Metabolism without immunity is autoimmune
Most AI readiness frameworks measure how fast an organization can absorb change. That is necessary but incomplete. An organism that can absorb anything at maximum speed is not high-performing. It is sick. Healthy organisms decide what to absorb and what to attack. They have an immune system.
The same is true of organizations. The capability you are missing is not metabolism. It is the immune system that decides whether structural change gets absorbed or rejected. Get that wrong and your rollout dies — not in a meeting, but in the slow accumulation of workarounds that never make it onto a status report.
“An organism that absorbs everything is not healthy. It is sick. The immune system is the missing capability.”
The five dimensions of an organizational immune system
- Identity Elasticity. How tightly is people's sense of self attached to the specific workflow being changed? “I am the person who knows X” is the most expensive sentence in the enterprise.
- Grief Processing. Does the organization have a way to acknowledge what is being retired, or does the retirement happen in silence? Unprocessed grief shows up as resistance with a different name on it.
- Antigen Accuracy. Is the immune system attacking actual threats, or is it attacking anything new? Most enterprise immune systems have terrible discrimination — they reject the cure and accept the disease.
- Coalition Porosity. How easily can a coalition supporting the change form across team boundaries, and how easily can a coalition opposing it form? Symmetry matters.
- Self-Retirement Capacity. Can the organization retire its own workflows, processes, and roles when they no longer serve the mission? This is the single most diagnostic dimension.
The four immune profiles
- Immunocompromised. The organization absorbs whatever is pushed in. Vendor roadmaps, executive whims, consultant frameworks. No defense, no discrimination. Looks fast. Burns out fast.
- Autoimmune. The immune system attacks the organization's own healthy tissue — the new initiative, the cross-functional hire, the structural change. Looks like rigor. Is actually self-destruction.
- Allergic. The immune system overreacts to harmless triggers. A small tooling change produces a town-hall-sized response. Disproportion is the tell.
- Adaptive. The organization can tell signal from noise, retire what no longer serves the mission, and absorb what does. The goal state. Rare, learnable.
“The cheapest tell is whether your organization can retire its own workflows. If it cannot, it cannot absorb new ones.”

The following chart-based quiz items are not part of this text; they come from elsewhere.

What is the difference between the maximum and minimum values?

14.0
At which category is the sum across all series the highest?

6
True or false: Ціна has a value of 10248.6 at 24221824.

The interview question that surfaces this in five minutes
For any team you are about to push an AI rollout into, ask the senior people: “What is the last process this team retired? Not modified — retired. When? Who decided? What did the people who used to own it move on to?”
If the answer is a long pause, you are not in Adaptive. You are in one of the other three profiles, and your rollout is going to hit a wall that the change-management deck did not predict. The fix is not more training. The fix is building the immune system before you ask it to absorb anything else.